Source: https://www.youtube.com/watch?v=DJEnqn5sdyo [16]
“Given that there are many imaginative ways to confuse the defender, and the defender may only learn about the method used at the moment of the attack, the United States may end up launching some of its half-billion-dollar interceptors at chaff wires, decoys mimicking the signature of reentry vehicles, balloons, or bomblets, quickly exhausting the limited supply of interceptors without fully eliminating the threat” — read the new analysis [18], published in June by the US Arms Control Association, of the design faults, strategic countermeasures available to Russia and China, and limitless costs of Trump’s system. “
“Fully eliminating the danger of nuclear war is not a plausible choice. Even if Golden Dome is fully assembled and achieves 90 percent interception rate, 10 percent of incoming warheads would still get through. In the event of a major-scale attack, at least 60 Chinese and 150 Russian warheads would still strike targets in the United States. The resulting fallout would inflict catastrophic damage across the country and trigger a U.S. nuclear response, regardless of the adversary’s targeting plans. Although there is no evidence a conflict between nuclear-weapon states would just fizzle out, there are plenty of indicators to suggest otherwise…National ballistic missile defense is technologically unfeasible, prohibitively costly, and bad for deterrence. Although it may be efficient in ‘mopping-up’ missiles from an adversary’s limited retaliatory nuclear strike (in the unlikely case a hypothetical U.S. nuclear first strike manages to take out most of the other capabilities), this scenario also presumes that adversaries would passively observe the massive undertaking required to establish an effective national BMD system.”

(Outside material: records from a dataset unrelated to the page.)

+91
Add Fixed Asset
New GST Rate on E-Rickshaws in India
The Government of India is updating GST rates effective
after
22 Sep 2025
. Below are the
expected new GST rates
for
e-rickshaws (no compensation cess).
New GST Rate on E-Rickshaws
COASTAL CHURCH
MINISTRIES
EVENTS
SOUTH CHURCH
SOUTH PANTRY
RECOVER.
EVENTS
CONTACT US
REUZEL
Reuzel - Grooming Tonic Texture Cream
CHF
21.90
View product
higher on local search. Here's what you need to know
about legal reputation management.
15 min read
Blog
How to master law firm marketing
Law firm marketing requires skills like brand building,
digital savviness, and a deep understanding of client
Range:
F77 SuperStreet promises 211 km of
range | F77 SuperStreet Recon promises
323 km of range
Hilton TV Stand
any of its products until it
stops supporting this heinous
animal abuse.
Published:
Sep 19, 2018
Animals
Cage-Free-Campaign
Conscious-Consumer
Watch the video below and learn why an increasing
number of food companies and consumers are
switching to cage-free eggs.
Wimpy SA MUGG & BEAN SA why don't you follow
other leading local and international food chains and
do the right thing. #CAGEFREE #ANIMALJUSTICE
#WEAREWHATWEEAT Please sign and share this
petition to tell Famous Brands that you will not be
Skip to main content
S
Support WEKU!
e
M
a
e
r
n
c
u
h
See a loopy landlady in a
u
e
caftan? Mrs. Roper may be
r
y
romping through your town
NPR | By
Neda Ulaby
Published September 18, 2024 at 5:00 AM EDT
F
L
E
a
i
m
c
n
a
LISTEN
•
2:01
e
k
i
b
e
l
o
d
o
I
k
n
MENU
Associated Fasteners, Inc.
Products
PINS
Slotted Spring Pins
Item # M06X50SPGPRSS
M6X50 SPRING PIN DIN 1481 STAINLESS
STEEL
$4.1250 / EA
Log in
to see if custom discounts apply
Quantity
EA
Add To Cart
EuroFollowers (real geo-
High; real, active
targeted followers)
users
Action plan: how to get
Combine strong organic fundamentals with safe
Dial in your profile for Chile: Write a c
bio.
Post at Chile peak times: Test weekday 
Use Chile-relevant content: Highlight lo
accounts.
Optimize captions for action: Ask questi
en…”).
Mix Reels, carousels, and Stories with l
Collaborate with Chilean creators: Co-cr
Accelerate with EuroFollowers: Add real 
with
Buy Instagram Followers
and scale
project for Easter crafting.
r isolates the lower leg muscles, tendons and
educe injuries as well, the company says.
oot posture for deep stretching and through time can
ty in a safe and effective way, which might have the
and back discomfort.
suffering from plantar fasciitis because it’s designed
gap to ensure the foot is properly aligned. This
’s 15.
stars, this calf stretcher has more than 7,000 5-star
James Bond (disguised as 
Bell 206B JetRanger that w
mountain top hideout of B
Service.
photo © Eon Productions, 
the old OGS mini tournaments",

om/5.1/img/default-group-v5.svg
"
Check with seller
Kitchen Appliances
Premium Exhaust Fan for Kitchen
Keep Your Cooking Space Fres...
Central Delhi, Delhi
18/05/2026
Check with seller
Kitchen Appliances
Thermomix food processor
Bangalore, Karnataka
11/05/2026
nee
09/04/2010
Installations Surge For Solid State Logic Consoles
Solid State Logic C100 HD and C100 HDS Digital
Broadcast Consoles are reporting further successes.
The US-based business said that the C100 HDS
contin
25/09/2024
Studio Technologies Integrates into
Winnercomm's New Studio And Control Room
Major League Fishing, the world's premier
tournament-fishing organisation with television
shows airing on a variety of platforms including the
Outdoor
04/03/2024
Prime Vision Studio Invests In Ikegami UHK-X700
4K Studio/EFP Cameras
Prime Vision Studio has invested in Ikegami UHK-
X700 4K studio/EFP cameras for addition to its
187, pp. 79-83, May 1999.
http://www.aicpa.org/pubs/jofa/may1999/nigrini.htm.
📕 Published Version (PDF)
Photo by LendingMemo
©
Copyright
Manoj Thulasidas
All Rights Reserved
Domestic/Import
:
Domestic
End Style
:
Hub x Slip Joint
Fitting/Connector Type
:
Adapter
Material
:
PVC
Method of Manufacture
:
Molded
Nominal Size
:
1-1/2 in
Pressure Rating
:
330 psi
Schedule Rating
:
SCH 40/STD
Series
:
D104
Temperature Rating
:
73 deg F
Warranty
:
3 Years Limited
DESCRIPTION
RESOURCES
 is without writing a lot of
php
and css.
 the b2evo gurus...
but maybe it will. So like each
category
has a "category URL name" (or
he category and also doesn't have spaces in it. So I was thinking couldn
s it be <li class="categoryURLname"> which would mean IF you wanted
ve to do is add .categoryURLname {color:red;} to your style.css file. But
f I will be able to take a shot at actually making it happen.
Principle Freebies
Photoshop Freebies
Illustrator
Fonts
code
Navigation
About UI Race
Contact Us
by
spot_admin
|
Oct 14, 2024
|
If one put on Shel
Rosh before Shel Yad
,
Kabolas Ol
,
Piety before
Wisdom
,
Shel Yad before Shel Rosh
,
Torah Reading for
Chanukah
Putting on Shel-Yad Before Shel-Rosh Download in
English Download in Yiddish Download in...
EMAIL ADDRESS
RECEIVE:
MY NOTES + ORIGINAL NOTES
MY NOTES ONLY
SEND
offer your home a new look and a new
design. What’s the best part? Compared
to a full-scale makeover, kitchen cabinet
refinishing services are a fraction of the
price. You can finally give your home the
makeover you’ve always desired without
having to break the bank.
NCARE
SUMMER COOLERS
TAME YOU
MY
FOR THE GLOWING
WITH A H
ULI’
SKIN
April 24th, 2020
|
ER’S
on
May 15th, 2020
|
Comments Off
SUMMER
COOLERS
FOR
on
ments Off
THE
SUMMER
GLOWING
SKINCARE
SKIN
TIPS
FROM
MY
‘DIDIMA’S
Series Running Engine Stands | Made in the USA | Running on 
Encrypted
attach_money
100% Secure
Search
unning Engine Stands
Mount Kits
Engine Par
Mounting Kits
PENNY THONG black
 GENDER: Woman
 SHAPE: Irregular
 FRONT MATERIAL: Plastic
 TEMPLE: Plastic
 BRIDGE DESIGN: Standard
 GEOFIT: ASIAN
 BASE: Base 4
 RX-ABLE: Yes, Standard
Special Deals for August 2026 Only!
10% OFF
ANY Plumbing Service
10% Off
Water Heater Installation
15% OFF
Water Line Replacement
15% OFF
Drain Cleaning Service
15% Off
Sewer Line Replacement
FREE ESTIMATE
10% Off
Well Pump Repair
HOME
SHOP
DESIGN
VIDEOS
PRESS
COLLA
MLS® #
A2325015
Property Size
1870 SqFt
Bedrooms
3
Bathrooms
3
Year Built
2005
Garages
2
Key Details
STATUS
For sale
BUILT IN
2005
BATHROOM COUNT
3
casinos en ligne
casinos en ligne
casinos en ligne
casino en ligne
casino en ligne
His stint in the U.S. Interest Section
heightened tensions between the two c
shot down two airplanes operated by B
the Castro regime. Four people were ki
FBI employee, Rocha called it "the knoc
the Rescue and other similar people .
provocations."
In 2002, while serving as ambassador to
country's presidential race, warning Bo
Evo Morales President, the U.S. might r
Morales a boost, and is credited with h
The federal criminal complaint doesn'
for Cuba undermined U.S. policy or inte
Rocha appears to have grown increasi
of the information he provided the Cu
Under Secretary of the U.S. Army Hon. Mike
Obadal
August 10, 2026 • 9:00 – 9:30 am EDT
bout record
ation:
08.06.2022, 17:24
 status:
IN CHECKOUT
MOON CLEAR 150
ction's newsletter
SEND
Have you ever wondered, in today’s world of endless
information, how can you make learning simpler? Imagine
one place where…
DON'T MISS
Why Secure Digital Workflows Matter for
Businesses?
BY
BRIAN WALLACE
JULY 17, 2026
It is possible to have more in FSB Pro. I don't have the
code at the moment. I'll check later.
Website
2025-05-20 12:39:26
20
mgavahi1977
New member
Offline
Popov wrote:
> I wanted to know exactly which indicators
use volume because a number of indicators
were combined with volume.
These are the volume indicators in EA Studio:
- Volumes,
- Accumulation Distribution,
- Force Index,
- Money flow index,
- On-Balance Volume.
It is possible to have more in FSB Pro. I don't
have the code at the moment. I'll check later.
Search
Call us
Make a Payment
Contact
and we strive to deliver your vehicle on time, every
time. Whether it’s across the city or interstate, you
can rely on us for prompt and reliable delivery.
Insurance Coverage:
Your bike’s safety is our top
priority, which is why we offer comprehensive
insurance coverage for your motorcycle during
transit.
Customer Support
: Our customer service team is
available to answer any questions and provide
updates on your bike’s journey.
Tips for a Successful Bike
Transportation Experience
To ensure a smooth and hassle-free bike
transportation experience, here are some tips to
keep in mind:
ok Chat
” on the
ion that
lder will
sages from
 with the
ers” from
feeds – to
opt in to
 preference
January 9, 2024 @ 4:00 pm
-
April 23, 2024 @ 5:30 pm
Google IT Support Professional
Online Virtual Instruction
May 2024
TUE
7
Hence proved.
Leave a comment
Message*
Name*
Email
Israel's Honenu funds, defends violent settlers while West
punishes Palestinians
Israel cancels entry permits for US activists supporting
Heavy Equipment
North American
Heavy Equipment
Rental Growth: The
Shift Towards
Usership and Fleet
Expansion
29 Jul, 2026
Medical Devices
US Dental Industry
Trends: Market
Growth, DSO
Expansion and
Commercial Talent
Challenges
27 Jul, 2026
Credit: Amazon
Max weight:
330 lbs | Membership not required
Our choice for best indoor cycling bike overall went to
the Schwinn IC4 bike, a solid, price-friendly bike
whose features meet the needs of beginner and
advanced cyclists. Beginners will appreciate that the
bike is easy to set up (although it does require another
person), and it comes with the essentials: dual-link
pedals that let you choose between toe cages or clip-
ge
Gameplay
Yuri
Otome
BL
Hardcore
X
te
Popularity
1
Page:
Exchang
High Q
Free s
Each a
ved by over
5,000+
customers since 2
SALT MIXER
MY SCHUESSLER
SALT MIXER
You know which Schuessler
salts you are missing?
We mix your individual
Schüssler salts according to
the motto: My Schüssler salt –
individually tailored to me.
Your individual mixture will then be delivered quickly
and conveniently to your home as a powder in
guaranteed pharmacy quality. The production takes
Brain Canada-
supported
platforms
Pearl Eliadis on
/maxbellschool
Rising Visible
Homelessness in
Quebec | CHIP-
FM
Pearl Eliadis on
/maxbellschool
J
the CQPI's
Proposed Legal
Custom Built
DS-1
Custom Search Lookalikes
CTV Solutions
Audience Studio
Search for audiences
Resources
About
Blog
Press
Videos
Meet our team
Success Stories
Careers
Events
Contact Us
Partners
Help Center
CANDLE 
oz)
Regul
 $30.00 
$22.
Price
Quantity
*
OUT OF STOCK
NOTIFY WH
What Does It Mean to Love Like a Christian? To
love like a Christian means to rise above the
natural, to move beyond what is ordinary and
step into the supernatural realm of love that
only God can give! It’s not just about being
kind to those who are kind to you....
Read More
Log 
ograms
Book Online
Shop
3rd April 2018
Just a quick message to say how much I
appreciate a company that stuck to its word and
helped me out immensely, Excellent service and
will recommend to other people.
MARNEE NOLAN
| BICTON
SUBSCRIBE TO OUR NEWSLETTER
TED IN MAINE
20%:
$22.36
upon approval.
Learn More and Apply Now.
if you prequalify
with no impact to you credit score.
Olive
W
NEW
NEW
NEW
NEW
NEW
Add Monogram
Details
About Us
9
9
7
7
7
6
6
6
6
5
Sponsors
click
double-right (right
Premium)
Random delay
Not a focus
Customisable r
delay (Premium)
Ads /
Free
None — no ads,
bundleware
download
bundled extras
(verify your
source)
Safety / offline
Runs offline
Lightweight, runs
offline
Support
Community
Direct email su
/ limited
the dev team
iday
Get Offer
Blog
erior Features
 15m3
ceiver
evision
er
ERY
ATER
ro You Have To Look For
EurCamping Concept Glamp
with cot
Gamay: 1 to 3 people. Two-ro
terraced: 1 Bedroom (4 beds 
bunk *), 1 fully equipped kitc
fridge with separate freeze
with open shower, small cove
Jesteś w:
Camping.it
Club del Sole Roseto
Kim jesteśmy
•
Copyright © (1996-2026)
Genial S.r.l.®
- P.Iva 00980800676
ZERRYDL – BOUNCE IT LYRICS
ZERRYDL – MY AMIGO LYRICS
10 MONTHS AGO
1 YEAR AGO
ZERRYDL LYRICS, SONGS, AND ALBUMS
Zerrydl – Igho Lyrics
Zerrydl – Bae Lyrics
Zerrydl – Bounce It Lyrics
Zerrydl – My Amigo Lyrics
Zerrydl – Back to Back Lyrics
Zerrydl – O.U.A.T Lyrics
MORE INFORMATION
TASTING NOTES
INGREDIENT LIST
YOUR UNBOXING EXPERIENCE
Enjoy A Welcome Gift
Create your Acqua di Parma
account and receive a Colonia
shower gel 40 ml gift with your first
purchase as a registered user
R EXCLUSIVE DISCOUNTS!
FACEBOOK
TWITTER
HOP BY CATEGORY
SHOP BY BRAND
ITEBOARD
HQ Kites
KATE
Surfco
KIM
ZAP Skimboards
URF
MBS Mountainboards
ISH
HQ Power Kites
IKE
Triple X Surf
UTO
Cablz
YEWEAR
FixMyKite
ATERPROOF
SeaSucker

“A defense with 90 percent effectiveness would allow only 10 out of 100 warheads to go through, but a strike consisting of 1,000 warheads would leak 100. While in a static case a missile defense system could enhance deterrence by reducing the adversary’s confidence that an attack will be successful, if it is not perfect, it also creates incentives for a nuclear arms race. Unless constrained by resources, adversaries will attempt to regain lost confidence by increasing the size of their nuclear arsenals or by modernizing to improve delivery vehicles [19].”

Source: https://www.armscontrol.org/act/2025-06/features/dome-delusion-many-costs-ballistic-missile-defense [19]
Now read Putin’s reply of September 22 [3]: “The New START Treaty will expire on February 5, 2026, signalling the imminent end of the last international accord directly limiting nuclear missile capabilities. A complete renunciation of this treaty’s legacy would, from many points, be a grave and short-sighted mistake. It would also have adverse implications for the objectives of the Treaty on the Non-Proliferation of Nuclear Weapons. In order to prevent the emergence of a new strategic arms race and to preserve an acceptable degree of predictability and restraint, we consider it reasonable to maintain at this turbulent time the status quo established under New START. Accordingly, Russia is prepared to continue observing the treaty’s central quantitative restrictions for one year after February 5, 2026.”
“Following that date, based on a careful assessment of the situation, we will make a definite decision on whether to uphold these voluntary self-limitations. We believe that this measure is only feasible if the United States acts in a similar spirit and refrains from steps that would undermine or disrupt the existing balance of deterrence. In this connection, I would like to ask the relevant agencies to maintain close oversight of American activities related to the START arsenal in the first place. Particular attention must be directed towards US plans to expand strategic components of its missile defence system, including preparations for the deployment of interceptors in outer space. We believe that the practical implementation of such destabilising measures could nullify our efforts to maintain the status quo in the field of strategic offensive arms. We will respond appropriately in this case.”